In [1]:
def importData():
    from sklearn import datasets
    dataset = datasets.fetch_california_housing(as_frame = True)

    from sklearn.preprocessing import StandardScaler
    from sklearn.model_selection import train_test_split
    import numpy as np
    np.random.seed(1)

    dataset.frame_normalized = StandardScaler().fit_transform(dataset.frame)
    # We drop Longitude as well since Latitude has enough information
    X = dataset.frame_normalized[:,0:len(dataset.frame.columns) - 2]
    y = dataset.frame_normalized[:,len(dataset.frame.columns) - 1]
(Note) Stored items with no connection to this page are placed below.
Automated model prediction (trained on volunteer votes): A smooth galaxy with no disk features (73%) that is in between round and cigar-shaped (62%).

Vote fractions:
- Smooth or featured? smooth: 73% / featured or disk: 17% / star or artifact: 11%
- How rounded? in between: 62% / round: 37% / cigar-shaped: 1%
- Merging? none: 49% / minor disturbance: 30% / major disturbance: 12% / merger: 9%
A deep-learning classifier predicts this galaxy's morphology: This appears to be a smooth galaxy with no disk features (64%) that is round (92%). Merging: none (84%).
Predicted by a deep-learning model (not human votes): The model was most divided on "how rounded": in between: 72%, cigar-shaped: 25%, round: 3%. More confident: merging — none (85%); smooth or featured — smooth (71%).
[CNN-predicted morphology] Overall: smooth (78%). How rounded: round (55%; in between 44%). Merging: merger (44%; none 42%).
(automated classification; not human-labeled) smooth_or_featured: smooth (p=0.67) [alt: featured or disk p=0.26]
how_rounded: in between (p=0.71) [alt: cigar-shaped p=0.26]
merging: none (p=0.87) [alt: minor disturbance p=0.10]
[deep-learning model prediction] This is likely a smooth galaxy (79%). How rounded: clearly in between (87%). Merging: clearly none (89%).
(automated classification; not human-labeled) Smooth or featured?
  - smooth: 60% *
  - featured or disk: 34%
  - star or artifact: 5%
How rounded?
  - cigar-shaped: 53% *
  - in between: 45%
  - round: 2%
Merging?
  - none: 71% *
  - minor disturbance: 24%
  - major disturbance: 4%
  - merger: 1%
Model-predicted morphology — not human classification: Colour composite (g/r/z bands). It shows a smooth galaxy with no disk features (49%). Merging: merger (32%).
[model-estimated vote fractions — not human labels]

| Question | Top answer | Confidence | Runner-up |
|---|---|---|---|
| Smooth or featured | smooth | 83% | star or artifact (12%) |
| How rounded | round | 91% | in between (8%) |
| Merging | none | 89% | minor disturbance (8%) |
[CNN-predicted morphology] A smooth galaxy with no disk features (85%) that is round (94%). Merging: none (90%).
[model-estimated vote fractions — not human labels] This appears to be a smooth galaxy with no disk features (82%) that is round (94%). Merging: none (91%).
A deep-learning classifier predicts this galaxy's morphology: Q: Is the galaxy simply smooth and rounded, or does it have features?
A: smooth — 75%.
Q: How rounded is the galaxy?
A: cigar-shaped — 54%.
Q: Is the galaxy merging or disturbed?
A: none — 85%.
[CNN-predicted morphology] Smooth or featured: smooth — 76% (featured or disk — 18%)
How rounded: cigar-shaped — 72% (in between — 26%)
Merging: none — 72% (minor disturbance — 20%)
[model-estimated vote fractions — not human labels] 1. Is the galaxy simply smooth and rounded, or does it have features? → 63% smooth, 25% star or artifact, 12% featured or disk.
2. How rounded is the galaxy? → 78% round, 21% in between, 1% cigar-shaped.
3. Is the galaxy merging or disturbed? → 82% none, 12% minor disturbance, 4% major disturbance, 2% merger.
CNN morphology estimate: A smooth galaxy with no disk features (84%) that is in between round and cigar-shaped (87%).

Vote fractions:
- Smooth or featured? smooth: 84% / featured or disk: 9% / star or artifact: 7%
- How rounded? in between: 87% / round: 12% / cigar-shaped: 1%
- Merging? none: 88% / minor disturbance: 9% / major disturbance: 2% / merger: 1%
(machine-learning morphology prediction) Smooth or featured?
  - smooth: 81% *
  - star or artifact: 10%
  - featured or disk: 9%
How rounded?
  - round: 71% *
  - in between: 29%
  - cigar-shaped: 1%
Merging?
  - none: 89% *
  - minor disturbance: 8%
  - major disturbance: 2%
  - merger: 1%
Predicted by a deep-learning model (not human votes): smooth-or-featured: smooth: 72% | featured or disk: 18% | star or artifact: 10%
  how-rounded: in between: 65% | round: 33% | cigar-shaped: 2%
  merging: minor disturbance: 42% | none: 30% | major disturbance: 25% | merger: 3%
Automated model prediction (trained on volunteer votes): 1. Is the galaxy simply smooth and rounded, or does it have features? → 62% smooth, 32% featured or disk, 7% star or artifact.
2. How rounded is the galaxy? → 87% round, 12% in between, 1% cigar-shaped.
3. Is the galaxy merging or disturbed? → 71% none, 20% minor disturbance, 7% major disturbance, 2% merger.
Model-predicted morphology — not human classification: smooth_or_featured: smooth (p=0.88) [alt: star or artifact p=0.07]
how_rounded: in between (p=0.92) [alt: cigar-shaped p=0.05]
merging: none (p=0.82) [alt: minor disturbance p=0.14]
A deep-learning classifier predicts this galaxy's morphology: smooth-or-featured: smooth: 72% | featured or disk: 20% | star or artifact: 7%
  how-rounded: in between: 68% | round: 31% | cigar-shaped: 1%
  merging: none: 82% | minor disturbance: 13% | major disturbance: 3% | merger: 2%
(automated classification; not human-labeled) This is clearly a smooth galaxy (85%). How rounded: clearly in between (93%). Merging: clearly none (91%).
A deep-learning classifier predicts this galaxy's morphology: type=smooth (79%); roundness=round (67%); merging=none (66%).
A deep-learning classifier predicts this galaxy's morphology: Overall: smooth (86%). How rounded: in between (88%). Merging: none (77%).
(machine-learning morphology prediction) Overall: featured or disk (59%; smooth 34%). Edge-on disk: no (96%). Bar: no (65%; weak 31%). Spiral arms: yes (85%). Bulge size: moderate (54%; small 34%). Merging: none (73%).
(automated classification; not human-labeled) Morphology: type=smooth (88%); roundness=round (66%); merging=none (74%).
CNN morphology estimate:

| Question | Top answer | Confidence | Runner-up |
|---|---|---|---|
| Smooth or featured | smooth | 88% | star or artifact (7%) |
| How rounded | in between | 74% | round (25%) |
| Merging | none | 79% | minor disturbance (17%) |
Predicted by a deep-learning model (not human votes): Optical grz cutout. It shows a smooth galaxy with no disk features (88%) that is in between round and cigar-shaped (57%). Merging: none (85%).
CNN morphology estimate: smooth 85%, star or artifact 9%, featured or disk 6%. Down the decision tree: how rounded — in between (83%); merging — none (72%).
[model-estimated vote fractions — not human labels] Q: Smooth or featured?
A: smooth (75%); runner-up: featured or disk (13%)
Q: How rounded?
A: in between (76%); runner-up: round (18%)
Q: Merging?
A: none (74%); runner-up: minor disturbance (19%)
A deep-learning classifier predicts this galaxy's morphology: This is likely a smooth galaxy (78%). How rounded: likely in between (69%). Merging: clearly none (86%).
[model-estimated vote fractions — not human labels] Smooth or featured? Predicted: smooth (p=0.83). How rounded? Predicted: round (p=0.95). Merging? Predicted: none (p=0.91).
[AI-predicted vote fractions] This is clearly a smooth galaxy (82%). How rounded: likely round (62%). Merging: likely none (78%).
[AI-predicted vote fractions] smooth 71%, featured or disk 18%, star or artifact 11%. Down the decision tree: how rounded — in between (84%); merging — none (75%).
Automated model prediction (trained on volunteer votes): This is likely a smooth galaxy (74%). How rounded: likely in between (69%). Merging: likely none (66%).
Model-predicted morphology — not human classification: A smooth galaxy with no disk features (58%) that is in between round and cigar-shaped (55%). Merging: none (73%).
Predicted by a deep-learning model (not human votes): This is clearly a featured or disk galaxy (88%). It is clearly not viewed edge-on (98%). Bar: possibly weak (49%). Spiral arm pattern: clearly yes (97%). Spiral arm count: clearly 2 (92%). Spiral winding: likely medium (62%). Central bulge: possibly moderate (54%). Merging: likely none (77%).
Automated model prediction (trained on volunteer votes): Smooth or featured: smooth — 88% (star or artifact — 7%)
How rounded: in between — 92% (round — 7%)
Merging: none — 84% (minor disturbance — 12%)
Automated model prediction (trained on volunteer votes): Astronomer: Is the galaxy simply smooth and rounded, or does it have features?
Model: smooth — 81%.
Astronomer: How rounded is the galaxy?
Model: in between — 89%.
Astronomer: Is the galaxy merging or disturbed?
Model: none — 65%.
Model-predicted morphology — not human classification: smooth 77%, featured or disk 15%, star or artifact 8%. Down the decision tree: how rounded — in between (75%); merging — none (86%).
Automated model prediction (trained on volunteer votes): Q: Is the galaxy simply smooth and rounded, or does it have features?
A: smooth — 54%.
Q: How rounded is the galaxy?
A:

    X_train, X_test, y_train, y_test = train_test_split(X, y, test_size = 0.2, random_state = 9)
    X_train = np.insert(X_train, 0, np.ones(X_train.shape[0]), axis=1)
    X_test = np.insert(X_test, 0, np.ones(X_test.shape[0]), axis=1)

    return X_train, y_train, X_test, y_test

In [34]:
import numpy as np

def dot(W, x):
    value = np.dot(W, x)

    def vjp(u):
        vjp_wrt_W = np.outer(u, x)  #applied to W
        vjp_wrt_x = W.T.dot(u)  #applied to x
        return vjp_wrt_x, vjp_wrt_W
        
    return value, vjp

def relu(x):
    value = np.maximum(0, x)

    def vjp(u):
        gdash = lambda y: 1 if y>=0 else 0
        vjp_wrt_x = u*np.vectorize(gdash)(x)
        return vjp_wrt_x,  
        # The comma is important!
    
    return value, vjp

def initialiseMLP_random(inputfeatures, layers, unif=False, verbose=False):
    dims = np.random.choice([i for i in range(2,8)], layers)
    if unif:
        W = [np.random.uniform(-1, 1, size=(dims[0], inputfeatures))]
    else:
        W = [np.array(np.random.rand(dims[0], inputfeatures))]
    for i in range(1, len(dims)):
        if unif:
            Wi = np.random.uniform(-1, 1, size=(dims[i], dims[i-1]))
        else:
            Wi = np.array(np.random.rand(dims[i], dims[i-1]))
        W.append(Wi)

    W.reverse()
    if unif:
        x = np.random.uniform(-1, 1, inputfeatures)
        u = np.random.uniform(-1, 1, dims[-1])
    else:
        x = np.random.uniform(0, 1, inputfeatures)
        u = np.random.uniform(0, 1, dims[-1])

    if verbose:
        print("u=", np.shape(u))
        for i in range(len(W)):
            print("W{i}=".format(i=i), np.shape(W[i]))
        print("x=", np.shape(x))

    return x, W, u

def mlp2(x, W):
    """
    input: 
        x = input data
        W = list of weight matrices, W = [Wk, ..., W3, W2, W1]
    formula:
        y = W2.q(W1.x)
    returns:
        value = evaluated value according to formula
        vjp = tuple of vjp's in order x, W
    """
    W2, W1 = W
    a, vjp_dot1 = dot(W1, x)
    b, vjp_relu = relu(a)
    c, vjp_dot2 = dot(W2, b)
    value = c

    def vjp(u):
        vjp_wrt_b, vjp_wrt_W2 = vjp_dot2(u)
        vjp_wrt_a, = vjp_relu(vjp_wrt_b)
        vjp_wrt_x, vjp_wrt_W1 = vjp_dot1(vjp_wrt_a) 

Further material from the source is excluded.